Eamon de Valera, l’un des dirigeants politiques de la rébellion irlandaise de 1916 et futur premier ministre et président d’une Irlande indépendante, entretenait des relations étroites avec le «Sinn Fein Rebbe», le rabbin Isaac Halevi Herzog.

Herzog devint Grand Rabbin d’Irlande et son fils Chaim devint le sixième Président de l’État d’Israël (1983-1993). Un autre juif irlandais vénéré est l’ancien maire de Dublin élu deux fois, Robert Briscoe. Il a été le principal acheteur d’armes à feu de l’armée républicaine irlandaise aux États-Unis et en Allemagne pendant la guerre d’indépendance de l’Irlande contre la Grande-Bretagne.

Les fils et les filles de Saint-Patrick qui sont de bonne volonté envers les fils et les filles d’Abraham peuvent se demander : que peut-on faire pour rétablir l’amitié entre ces deux peuples ?

Un financement substantiel de la part d’amis de l’Irlande et d’Israël pour soutenir les efforts de plusieurs lobbys pro-israéliens en Irlande pourrait considérablement contribuer à cet effort. Ces groupes pourraient inclure le Mouvement de solidarité Irlande-Israël, les Amis chrétiens irlandais d’Israël, l’Alliance Irlande-Israël et les Amis d’Israël de l’Oireachtas (Parlement national).

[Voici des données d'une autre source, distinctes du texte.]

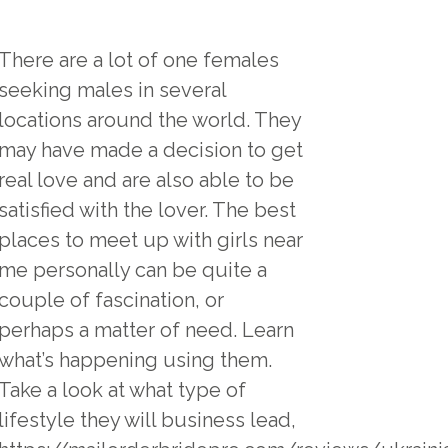
There are a lot of one females
seeking males in several
locations around the world. They
may have made a decision to get
real love and are also able to be
satisfied with the lover. The best
places to meet up with girls near
me personally can be quite a
couple of fascination, or
perhaps a matter of need. Learn
what’s happening using them.
Take a look at what type of
lifestyle they will business lead,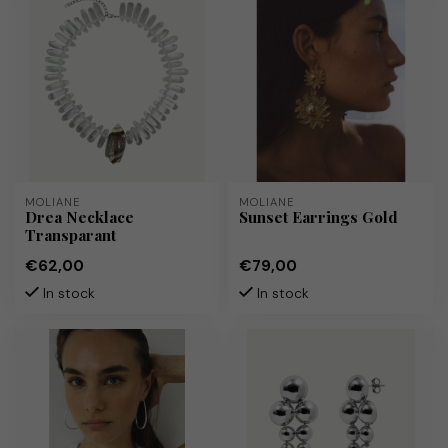
MOLIANE
MOLIANE
Drea Necklace
Sunset Earrings Gold
Transparant
€62,00
€79,00
In stock
In stock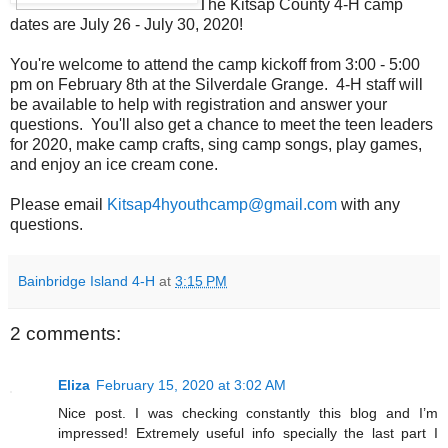
The Kitsap County 4-H camp
dates are July 26 - July 30, 2020!
You're welcome to attend the camp kickoff from 3:00 - 5:00
pm on February 8th at the Silverdale Grange. 4-H staff will
be available to help with registration and answer your
questions. You'll also get a chance to meet the teen leaders
for 2020, make camp crafts, sing camp songs, play games,
and enjoy an ice cream cone.
Please email
Kitsap4hyouthcamp@gmail.com
with any
questions.
Bainbridge Island 4-H
at
3:15 PM
2 comments:
Eliza
February 15, 2020 at 3:02 AM
Nice post. I was checking constantly this blog and I’m
impressed! Extremely useful info specially the last part I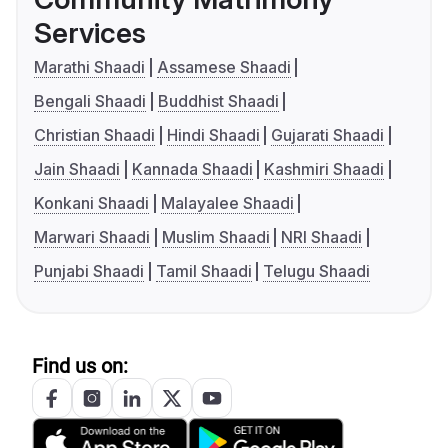
Services
Marathi Shaadi
Assamese Shaadi
Bengali Shaadi
Buddhist Shaadi
Christian Shaadi
Hindi Shaadi
Gujarati Shaadi
Jain Shaadi
Kannada Shaadi
Kashmiri Shaadi
Konkani Shaadi
Malayalee Shaadi
Marwari Shaadi
Muslim Shaadi
NRI Shaadi
Punjabi Shaadi
Tamil Shaadi
Telugu Shaadi
Find us on: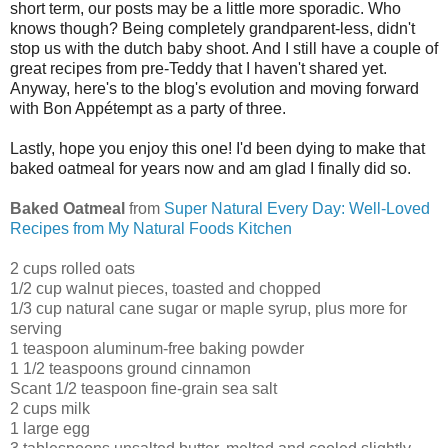
short term, our posts may be a little more sporadic. Who
knows though? Being completely grandparent-less, didn't
stop us with the dutch baby shoot. And I still have a couple of
great recipes from pre-Teddy that I haven't shared yet.
Anyway, here's to the blog's evolution and moving forward
with Bon Appétempt as a party of three.
Lastly, hope you enjoy this one! I'd been dying to make that
baked oatmeal for years now and am glad I finally did so.
Baked Oatmeal
from
Super Natural Every Day: Well-Loved
Recipes from My Natural Foods Kitchen
2 cups rolled oats
1/2 cup walnut pieces, toasted and chopped
1/3 cup natural cane sugar or maple syrup, plus more for
serving
1 teaspoon aluminum-free baking powder
1 1/2 teaspoons ground cinnamon
Scant 1/2 teaspoon fine-grain sea salt
2 cups milk
1 large egg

L’Irlande ferait bien de mettre fin à son attaque injuste contre une autre démocratie et de travailler à améliorer sa propre image, ainsi que celle d’un pays qui a commencé il y a 70 ans n’ayant rien d’autre que du sable et la malaria et qui, à l’échelle des pays, mérite certainement une place honorable.

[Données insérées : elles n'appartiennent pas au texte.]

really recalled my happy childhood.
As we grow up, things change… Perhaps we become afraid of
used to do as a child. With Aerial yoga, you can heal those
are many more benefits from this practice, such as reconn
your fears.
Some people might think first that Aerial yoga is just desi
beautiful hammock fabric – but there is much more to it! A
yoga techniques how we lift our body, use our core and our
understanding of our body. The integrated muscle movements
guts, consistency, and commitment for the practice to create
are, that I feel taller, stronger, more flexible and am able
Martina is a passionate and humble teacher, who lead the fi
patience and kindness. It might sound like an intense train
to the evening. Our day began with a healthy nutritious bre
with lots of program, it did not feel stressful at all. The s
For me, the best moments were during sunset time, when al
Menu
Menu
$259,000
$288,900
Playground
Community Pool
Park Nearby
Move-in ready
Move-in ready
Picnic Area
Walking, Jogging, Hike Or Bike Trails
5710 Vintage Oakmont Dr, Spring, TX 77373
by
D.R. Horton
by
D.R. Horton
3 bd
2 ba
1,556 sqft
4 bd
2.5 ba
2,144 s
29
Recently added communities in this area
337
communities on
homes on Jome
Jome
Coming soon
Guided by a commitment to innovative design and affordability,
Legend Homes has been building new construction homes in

Ni Israël ni l’Irlande ne sont parfaits – quel pays peut se dire parfait ? – mais Israël a apporté beaucoup de bien au monde, ainsi qu’à ses propres citoyens arabes. Si vous trouvez un Israélien arabe qui préférerait partir, en fait personne ne l’en empêche. Où est donc l’exode que certains Irlandais pourraient imaginer dans un pays supposément si épouvantable ?

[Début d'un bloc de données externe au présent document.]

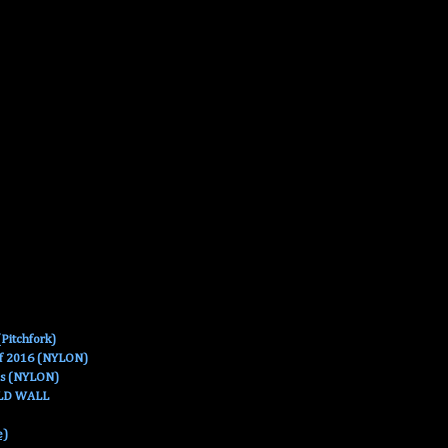
Pitchfork)
Of 2016 (NYLON)
es (NYLON)
OLD WALL
e)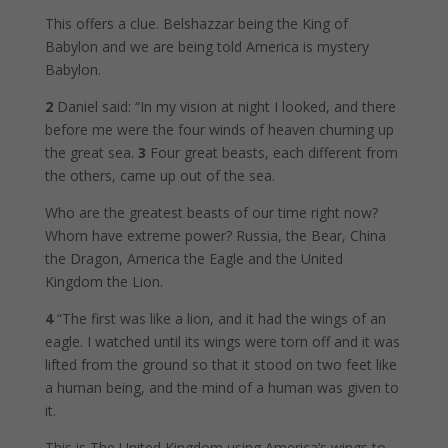
This offers a clue. Belshazzar being the King of
Babylon and we are being told America is mystery
Babylon.
2
Daniel said: “In my vision at night I looked, and there
before me were the four winds of heaven churning up
the great sea.
3
Four great beasts, each different from
the others, came up out of the sea.
Who are the greatest beasts of our time right now?
Whom have extreme power? Russia, the Bear, China
the Dragon, America the Eagle and the United
Kingdom the Lion.
4
“The first was like a lion, and it had the wings of an
eagle. I watched until its wings were torn off and it was
lifted from the ground so that it stood on two feet like
a human being, and the mind of a human was given to
it.
This is The United Kingdom using America’s wings to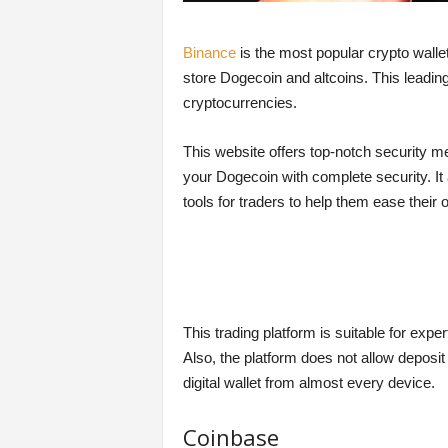
Binance
is the most popular crypto wallet
store Dogecoin and altcoins. This leadin
cryptocurrencies.
This website offers top-notch security m
your Dogecoin with complete security. It
tools for traders to help them ease their 
This trading platform is suitable for ex
Also, the platform does not allow deposi
digital wallet from almost every device.
Coinbase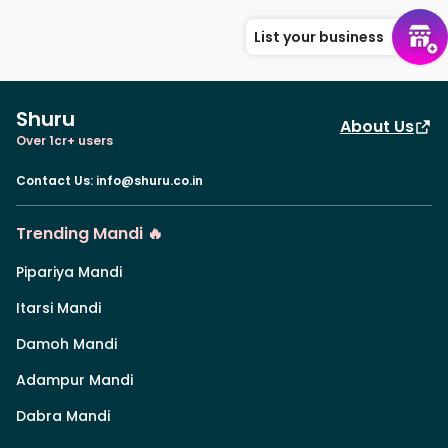
List your business
Shuru
About Us
Over 1cr+ users
Contact Us
:
info@shuru.co.in
Trending Mandi 🔥
Pipariya Mandi
Itarsi Mandi
Damoh Mandi
Adampur Mandi
Dabra Mandi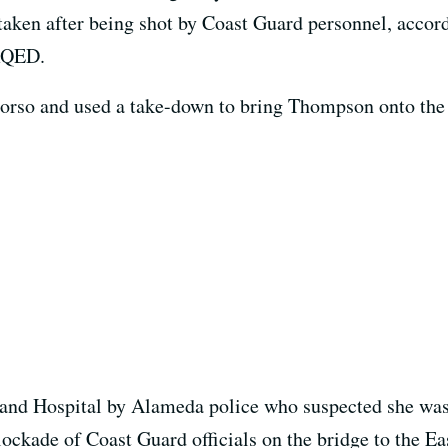
taken after being shot by Coast Guard personnel, accor
 KQED.
orso and used a take-down to bring Thompson onto the
nd Hospital by Alameda police who suspected she was 
lockade of Coast Guard officials on the bridge to the Ea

Enfin, qui, en Irlande, demande quelle est la source de l’aide financière accordée aux Irlandais qui voudraient détruire Israël ? Une source de financement possible pourrait être les Frères Musulmans.

Ceux qui doutent de l’existence de valeurs communes entre Israël et l’Irlande, devraient se rappeler que le nom de code de l’ancien combattant clandestin juif en Palestine Mandataire, devenu éventuellement Premier ministre israélien, Yitzhak Shamir, était «Michael Collins» – le grand héros militaire irlandais.

Ce qui est sûr, c’est qu’il faut mettre fin à cette politique de deux poids, deux mesures – une série de règles pour Israël et une série d’autres règles pour les pays qui commettent des atrocités.

*Le Dr Lawrence A. Franklin était le responsable du bureau iranien pour le secrétaire à la Défense Rumsfeld. Il a également servi dans l’armée américaine en tant que Colonel dans la Réserve de l’armée de l’air. Il est aussi catholique pratiquant.